▸ Page extract:
··········
Google Protocol Buffers (protobuf): format specification

Google Protocol Buffers (AKA protobuf) is a popular data serialization scheme used for communication protocols, data storage, etc. There are implementations are available for almost every popular language. The focus points of this scheme are brevity (data is encoded in a very size-efficient manner) and extensibility (one can add keys to the structure, while keeping it readable in previous version of software).

Protobuf uses semi-self-describing encoding scheme for its messages. It means that it is possible to parse overall structure of the message (skipping over fields one can't understand), but to fully understand the message, one needs a protocol definition file (.proto). To be specific:

  • "Keys" in key-value pairs provided in the message are identified only with an integer "field tag". .proto file provides info on which symbolic field names these field tags map to.
  • "Keys" also provide something called "wire type". It's not a data type in its common sense (i.e. you can't, for example, distinguish sint32 vs uint32 vs some enum, or string from bytes), but it's enough information to determine how many bytes to parse. Interpretation of the value should be done according to the type specified in .proto file.
  • There's no direct information on which fields are optional / required, which fields may be repeated or constitute a map, what restrictions are placed on fields usage in a single message, what are the fields' default values, etc, etc.

KS implementation details

License: MIT
Minimal Kaitai Struct required: 0.7

References

This page hosts a formal specification of Google Protocol Buffers (protobuf) using Kaitai Struct. This specification can be automatically translated into a variety of programming languages to get a parsing library.

Block diagram

Format specification in Kaitai Struct YAML

meta:
  id: google_protobuf
  title: Google Protocol Buffers (protobuf)
  xref:
    justsolve: Protobuf
    wikidata: Q1645574
  license: MIT
  ks-version: 0.7
  imports:
    - /common/vlq_base128_le
doc: |
  Google Protocol Buffers (AKA protobuf) is a popular data
  serialization scheme used for communication protocols, data storage,
  etc. There are implementations are available for almost every
  popular language. The focus points of this scheme are brevity (data
  is encoded in a very size-efficient manner) and extensibility (one
  can add keys to the structure, while keeping it readable in previous
  version of software).

  Protobuf uses semi-self-describing encoding scheme for its
  messages. It means that it is possible to parse overall structure of
  the message (skipping over fields one can't understand), but to
  fully understand the message, one needs a protocol definition file
  (`.proto`). To be specific:

  * "Keys" in key-value pairs provided in the message are identified
    only with an integer "field tag". `.proto` file provides info on
    which symbolic field names these field tags map to.
··········
[Records from a collection]
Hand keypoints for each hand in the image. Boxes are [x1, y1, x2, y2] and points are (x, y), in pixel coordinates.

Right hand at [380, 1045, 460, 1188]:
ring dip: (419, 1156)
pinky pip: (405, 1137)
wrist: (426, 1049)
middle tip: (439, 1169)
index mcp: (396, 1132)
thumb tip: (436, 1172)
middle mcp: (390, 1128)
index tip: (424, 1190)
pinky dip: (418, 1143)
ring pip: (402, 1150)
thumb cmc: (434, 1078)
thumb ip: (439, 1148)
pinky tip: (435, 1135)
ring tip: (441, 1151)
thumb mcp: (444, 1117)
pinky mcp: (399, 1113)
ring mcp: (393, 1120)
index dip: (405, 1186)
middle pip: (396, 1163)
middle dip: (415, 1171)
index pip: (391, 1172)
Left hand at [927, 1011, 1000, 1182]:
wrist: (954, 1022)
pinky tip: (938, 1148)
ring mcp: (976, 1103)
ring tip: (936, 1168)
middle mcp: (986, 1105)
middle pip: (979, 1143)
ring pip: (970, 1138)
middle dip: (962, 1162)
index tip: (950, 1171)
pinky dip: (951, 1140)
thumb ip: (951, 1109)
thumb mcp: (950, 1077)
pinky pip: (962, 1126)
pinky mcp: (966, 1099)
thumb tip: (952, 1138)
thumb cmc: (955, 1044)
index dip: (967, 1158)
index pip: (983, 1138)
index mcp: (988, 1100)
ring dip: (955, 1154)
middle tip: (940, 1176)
··········
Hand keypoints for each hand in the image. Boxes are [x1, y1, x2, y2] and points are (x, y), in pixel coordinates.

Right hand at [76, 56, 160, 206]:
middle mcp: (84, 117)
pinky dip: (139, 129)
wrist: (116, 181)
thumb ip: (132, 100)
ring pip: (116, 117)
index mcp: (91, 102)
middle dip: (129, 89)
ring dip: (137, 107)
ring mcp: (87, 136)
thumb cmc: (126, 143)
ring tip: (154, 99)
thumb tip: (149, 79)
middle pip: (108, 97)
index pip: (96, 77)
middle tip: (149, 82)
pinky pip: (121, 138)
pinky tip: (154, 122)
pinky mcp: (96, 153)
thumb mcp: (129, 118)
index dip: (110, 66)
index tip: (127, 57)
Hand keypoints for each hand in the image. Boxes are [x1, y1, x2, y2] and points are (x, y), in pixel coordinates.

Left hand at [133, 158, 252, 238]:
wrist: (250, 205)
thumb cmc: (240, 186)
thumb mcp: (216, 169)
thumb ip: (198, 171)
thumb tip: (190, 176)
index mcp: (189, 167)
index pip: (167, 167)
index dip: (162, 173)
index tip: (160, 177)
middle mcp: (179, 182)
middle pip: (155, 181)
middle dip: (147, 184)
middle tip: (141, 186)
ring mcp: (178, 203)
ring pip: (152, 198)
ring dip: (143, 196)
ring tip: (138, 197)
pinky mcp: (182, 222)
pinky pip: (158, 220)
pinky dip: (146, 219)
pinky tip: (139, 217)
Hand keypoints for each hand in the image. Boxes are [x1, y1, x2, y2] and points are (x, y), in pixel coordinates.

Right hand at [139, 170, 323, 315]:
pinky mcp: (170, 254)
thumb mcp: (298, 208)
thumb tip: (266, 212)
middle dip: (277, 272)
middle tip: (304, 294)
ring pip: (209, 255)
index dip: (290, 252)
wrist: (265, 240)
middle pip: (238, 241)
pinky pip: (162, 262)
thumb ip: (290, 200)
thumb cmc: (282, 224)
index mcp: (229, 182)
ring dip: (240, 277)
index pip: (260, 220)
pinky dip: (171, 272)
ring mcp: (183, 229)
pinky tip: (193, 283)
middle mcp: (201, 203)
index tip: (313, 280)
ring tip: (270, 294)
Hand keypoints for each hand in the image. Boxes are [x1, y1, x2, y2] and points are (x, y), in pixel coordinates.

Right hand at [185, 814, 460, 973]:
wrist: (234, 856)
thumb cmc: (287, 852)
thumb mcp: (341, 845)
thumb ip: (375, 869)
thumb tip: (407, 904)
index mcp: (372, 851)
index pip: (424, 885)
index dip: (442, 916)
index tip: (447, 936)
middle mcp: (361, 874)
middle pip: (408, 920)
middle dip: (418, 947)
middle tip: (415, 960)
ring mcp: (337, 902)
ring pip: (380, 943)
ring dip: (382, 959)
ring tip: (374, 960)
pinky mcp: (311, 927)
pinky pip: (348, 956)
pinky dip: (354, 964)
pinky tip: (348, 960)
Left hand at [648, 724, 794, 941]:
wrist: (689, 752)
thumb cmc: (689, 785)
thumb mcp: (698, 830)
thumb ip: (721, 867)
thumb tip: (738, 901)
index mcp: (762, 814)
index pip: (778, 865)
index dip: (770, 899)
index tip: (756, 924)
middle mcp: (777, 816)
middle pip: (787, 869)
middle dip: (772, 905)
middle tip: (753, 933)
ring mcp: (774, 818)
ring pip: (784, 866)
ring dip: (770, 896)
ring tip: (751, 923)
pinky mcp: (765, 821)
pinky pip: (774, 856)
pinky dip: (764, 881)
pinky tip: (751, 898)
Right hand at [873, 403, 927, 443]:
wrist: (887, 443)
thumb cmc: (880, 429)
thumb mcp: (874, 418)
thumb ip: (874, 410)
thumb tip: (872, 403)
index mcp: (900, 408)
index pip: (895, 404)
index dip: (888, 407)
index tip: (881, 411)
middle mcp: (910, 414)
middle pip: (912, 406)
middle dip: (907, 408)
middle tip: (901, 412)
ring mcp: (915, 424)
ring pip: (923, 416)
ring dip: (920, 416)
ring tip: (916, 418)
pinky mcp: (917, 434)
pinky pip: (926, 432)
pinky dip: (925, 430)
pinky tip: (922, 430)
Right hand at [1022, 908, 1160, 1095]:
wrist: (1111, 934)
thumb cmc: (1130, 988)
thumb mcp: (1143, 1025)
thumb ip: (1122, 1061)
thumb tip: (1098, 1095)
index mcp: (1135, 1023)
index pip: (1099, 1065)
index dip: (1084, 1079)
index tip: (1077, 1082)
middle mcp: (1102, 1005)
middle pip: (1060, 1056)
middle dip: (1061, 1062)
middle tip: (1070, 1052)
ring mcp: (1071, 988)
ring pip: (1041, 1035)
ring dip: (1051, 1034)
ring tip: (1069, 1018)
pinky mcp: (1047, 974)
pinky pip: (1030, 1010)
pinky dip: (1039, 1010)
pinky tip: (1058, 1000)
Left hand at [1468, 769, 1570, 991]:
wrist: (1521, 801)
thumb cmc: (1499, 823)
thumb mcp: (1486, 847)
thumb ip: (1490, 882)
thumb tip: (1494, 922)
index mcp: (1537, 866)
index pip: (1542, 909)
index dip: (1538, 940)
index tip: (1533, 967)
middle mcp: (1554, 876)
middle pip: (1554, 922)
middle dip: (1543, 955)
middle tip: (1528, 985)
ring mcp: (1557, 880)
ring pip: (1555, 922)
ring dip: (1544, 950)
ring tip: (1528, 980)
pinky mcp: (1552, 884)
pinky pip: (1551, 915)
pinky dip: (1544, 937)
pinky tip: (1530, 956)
··········
▸ What this exercise asks:
**1)** What two focus points of the scheme does the protobuf page name?
**2)** Duplicate the protobuf page word for word from "KS implementation details" to "a parsing library.".
**3)** Pick up the protobuf page at the point where it stops, and carry it on from there.

▸ Responses in order:
**1)** Brevity and extensibility.

**2)**
KS implementation details

License: MIT
Minimal Kaitai Struct required: 0.7

References

This page hosts a formal specification of Google Protocol Buffers (protobuf) using Kaitai Struct. This specification can be automatically translated into a variety of programming languages to get a parsing library.

**3)**
  * "Keys" also provide something called "wire type". It's not a data
    type in its common sense (i.e. you can't, for example, distinguish
    `sint32` vs `uint32` vs some enum, or `string` from `bytes`), but
    it's enough information to determine how many bytes to
    parse. Interpretation of the value should be done according to the
    type specified in `.proto` file.
  * There's no direct information on which fields are optional /
    required, which fields may be repeated or constitute a map, what
    restrictions are placed on fields usage in a single message, what
    are the fields' default values, etc, etc.
doc-ref: https://protobuf.dev/programming-guides/encoding/
seq:
  - id: pairs
    type: pair
    repeat: eos
    doc: Key-value pairs which constitute a message
types:
  pair:
    doc: Key-value pair
    seq:
      - id: key
        type: vlq_base128_le
        doc: |
          Key is a bit-mapped variable-length integer: lower 3 bits
          are used for "wire type", and everything higher designates
          an integer "field tag".
      - id: value
        doc: |
          Value that corresponds to field identified by
          `field_tag`. Type is determined approximately: there is
          enough information to parse it unambiguously from a stream,
          but further infromation from `.proto` file is required to
          interprete it properly.
        type:
          switch-on: wire_type
          cases:
            'wire_types::varint': vlq_base128_le
            'wire_types::len_delimited': delimited_bytes
            'wire_types::bit_64': u8le
            'wire_types::bit_32': u4le
    instances:
      wire_type:
        value: 'key.value & 0b111'
        enum: wire_types
        doc: |
          "Wire type" is a part of the "key" that carries enough
          information to parse value from the wire, i.e. read correct
          amount of bytes, but there's not enough informaton to
          interprete in unambiguously. For example, one can't clearly
          distinguish 64-bit fixed-sized integers from 64-bit floats,
          signed zigzag-encoded varints from regular unsigned varints,
          arbitrary bytes from UTF-8 encoded strings, etc.
      field_tag:
        value: 'key.value >> 3'
        doc: |
          Identifies a field of protocol. One can look up symbolic
          field name in a `.proto` file by this field tag.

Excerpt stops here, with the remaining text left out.